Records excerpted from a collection

§

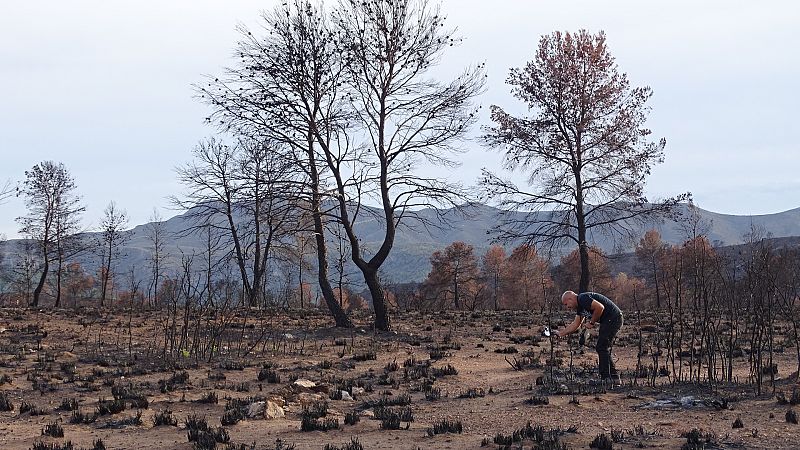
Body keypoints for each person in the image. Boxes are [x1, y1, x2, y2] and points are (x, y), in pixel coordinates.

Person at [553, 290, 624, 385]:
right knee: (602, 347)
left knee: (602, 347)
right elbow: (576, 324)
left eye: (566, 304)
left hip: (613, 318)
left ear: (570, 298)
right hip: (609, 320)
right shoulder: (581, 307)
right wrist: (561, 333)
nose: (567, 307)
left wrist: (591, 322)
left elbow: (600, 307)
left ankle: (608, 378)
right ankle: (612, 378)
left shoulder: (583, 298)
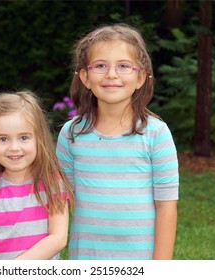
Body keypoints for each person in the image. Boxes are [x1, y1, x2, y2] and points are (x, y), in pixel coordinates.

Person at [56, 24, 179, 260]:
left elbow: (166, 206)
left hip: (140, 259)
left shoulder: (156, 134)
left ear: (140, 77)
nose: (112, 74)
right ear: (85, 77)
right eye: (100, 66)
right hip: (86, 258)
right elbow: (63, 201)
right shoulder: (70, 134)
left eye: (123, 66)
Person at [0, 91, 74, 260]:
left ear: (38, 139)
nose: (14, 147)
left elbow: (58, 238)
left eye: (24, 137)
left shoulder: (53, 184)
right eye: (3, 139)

§

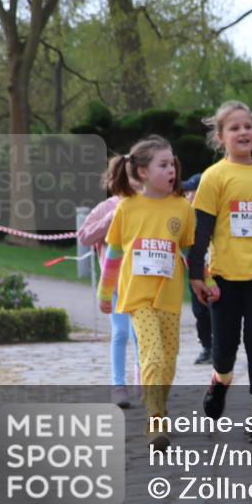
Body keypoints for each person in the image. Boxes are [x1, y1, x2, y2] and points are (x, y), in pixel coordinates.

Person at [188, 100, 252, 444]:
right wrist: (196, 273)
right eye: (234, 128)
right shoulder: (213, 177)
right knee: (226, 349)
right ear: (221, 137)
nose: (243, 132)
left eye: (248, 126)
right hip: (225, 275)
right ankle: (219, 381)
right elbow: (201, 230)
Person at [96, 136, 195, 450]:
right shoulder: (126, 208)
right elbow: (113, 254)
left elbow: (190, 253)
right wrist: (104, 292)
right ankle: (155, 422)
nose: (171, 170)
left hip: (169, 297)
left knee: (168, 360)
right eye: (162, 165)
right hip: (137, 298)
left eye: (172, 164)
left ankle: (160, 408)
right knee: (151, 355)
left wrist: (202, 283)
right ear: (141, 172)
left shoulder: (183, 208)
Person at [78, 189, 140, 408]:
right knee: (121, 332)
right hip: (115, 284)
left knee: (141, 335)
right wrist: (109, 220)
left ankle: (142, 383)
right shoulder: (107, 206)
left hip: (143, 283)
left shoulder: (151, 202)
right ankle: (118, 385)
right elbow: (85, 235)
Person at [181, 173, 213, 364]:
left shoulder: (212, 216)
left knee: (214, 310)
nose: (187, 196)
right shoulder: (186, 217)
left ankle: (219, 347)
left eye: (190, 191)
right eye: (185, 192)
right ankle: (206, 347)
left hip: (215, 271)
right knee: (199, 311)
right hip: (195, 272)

§

• [WORK TO COMPLETE]: Look back at the data above. Transcribe exactly the lines starting at the line that contains "right hip: (137, 298)" and ending at the line that contains "right hip: (195, 272)".

• [RESULT OF THE TASK]:
right hip: (137, 298)
left eye: (172, 164)
left ankle: (160, 408)
right knee: (151, 355)
left wrist: (202, 283)
right ear: (141, 172)
left shoulder: (183, 208)
Person at [78, 189, 140, 408]:
right knee: (121, 332)
right hip: (115, 284)
left knee: (141, 335)
right wrist: (109, 220)
left ankle: (142, 383)
right shoulder: (107, 206)
left hip: (143, 283)
left shoulder: (151, 202)
right ankle: (118, 385)
right elbow: (85, 235)
Person at [181, 173, 213, 364]:
left shoulder: (212, 216)
left knee: (214, 310)
nose: (187, 196)
right shoulder: (186, 217)
left ankle: (219, 347)
left eye: (190, 191)
right eye: (185, 192)
right ankle: (206, 347)
left hip: (215, 271)
right knee: (199, 311)
right hip: (195, 272)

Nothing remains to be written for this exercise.